What is needed :: From the records below, please repeat exactly the line that has "Wrzaszcz W., Kopiński", the line that has "Zegar J.S., 2019.", and every line between them, and nothing else.

(Stored records)
----
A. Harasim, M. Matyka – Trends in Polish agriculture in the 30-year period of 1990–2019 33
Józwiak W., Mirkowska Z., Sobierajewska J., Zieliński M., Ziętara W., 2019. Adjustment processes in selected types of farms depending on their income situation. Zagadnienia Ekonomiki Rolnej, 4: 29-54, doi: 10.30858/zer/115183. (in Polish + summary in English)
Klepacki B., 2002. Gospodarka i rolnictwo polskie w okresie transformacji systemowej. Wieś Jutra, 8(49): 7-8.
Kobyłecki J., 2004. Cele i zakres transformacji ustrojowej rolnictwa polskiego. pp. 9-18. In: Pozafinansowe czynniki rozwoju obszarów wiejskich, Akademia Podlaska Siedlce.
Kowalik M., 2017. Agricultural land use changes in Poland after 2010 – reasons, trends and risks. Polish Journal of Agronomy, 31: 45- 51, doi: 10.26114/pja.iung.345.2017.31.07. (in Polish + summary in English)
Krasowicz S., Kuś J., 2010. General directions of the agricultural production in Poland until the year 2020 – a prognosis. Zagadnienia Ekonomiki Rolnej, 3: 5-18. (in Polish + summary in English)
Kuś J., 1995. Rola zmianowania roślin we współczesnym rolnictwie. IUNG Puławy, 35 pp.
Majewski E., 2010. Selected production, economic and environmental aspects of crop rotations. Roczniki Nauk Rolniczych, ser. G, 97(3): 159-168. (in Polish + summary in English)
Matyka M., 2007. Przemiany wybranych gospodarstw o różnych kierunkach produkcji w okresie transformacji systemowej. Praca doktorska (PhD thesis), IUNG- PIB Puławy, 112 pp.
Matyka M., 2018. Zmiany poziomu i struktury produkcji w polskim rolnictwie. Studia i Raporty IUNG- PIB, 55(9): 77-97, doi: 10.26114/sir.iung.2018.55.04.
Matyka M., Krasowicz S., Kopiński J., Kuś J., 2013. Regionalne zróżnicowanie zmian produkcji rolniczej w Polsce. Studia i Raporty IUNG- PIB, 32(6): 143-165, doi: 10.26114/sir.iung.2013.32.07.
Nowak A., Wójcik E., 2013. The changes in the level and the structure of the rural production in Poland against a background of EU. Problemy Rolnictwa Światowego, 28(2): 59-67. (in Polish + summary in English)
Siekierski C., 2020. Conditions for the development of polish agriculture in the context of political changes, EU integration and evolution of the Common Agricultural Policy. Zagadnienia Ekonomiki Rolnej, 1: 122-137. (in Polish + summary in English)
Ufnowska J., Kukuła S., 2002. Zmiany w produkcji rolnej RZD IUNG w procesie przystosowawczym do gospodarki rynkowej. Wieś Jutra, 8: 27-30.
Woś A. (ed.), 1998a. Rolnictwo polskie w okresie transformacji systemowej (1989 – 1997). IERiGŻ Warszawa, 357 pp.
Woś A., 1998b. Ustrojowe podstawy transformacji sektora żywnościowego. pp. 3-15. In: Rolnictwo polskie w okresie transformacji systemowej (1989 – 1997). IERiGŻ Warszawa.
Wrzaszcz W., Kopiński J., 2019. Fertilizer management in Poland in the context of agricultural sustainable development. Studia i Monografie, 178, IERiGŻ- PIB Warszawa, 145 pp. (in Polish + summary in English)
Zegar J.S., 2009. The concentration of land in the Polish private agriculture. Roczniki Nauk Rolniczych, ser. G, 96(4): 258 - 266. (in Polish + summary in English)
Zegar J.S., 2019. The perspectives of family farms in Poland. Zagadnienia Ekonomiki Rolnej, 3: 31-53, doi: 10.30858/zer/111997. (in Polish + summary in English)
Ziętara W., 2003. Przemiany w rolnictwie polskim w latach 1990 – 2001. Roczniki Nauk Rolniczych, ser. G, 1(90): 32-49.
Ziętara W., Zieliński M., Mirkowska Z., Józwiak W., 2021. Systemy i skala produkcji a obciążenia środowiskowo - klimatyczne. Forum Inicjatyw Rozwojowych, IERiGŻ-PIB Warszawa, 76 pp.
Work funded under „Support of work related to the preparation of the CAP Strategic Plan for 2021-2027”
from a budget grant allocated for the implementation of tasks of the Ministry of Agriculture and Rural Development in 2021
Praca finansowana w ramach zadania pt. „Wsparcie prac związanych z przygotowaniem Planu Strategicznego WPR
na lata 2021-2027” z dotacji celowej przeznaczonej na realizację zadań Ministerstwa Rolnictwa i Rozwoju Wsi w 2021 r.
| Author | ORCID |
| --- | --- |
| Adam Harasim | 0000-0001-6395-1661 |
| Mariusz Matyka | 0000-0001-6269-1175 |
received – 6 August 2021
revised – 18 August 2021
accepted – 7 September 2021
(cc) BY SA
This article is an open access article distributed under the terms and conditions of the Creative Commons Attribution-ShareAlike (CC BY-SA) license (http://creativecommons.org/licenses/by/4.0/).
----
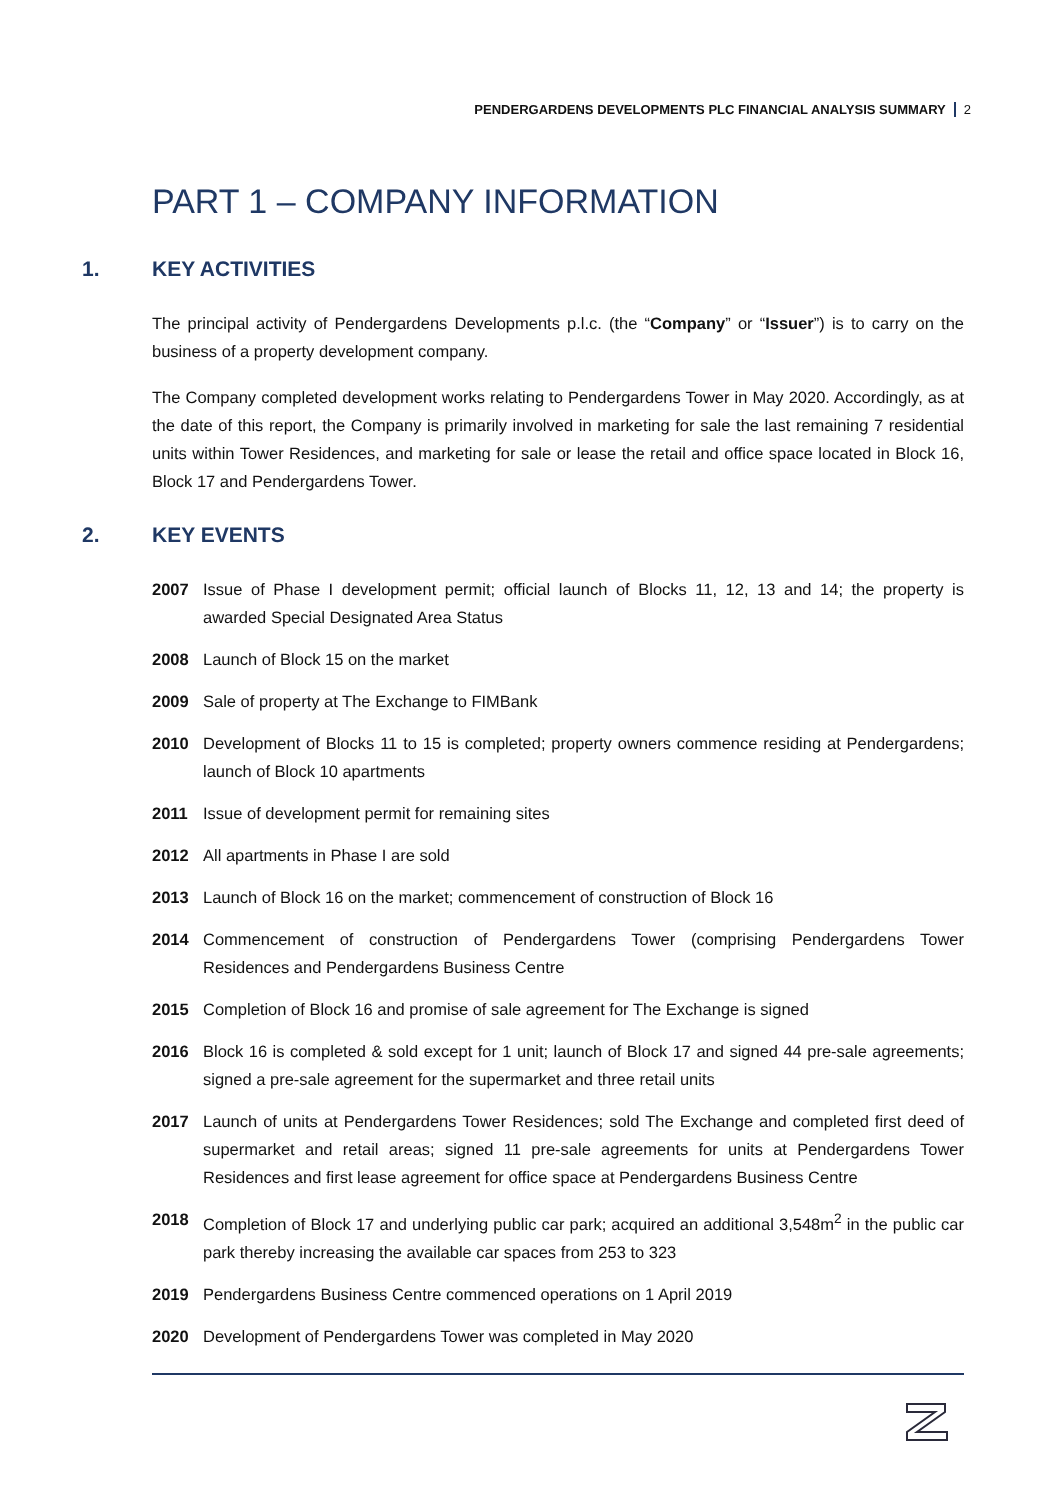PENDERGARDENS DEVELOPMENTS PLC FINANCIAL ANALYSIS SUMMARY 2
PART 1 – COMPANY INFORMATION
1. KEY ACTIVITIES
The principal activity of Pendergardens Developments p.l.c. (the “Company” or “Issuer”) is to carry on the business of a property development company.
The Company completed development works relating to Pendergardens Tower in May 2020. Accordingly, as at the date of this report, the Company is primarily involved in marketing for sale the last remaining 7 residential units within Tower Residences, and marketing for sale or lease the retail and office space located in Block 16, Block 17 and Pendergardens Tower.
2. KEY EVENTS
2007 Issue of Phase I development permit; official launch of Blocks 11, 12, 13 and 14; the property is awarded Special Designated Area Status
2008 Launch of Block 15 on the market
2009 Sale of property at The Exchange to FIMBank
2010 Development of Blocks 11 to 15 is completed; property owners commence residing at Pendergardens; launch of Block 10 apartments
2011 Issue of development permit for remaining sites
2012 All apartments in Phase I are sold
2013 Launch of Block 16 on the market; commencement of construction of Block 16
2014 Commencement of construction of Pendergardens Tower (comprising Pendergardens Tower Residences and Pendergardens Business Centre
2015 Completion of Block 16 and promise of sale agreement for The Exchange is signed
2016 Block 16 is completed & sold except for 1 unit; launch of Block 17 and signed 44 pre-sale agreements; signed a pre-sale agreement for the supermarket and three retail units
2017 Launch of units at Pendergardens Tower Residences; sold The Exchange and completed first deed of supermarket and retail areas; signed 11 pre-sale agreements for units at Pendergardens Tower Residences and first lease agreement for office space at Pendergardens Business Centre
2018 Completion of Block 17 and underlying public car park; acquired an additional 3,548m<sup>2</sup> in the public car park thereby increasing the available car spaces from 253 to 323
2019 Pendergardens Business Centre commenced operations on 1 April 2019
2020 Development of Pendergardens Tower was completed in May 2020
----
Task output ::
Wrzaszcz W., Kopiński J., 2019. Fertilizer management in Poland in the context of agricultural sustainable development. Studia i Monografie, 178, IERiGŻ- PIB Warszawa, 145 pp. (in Polish + summary in English)
Zegar J.S., 2009. The concentration of land in the Polish private agriculture. Roczniki Nauk Rolniczych, ser. G, 96(4): 258 - 266. (in Polish + summary in English)
Zegar J.S., 2019. The perspectives of family farms in Poland. Zagadnienia Ekonomiki Rolnej, 3: 31-53, doi: 10.30858/zer/111997. (in Polish + summary in English)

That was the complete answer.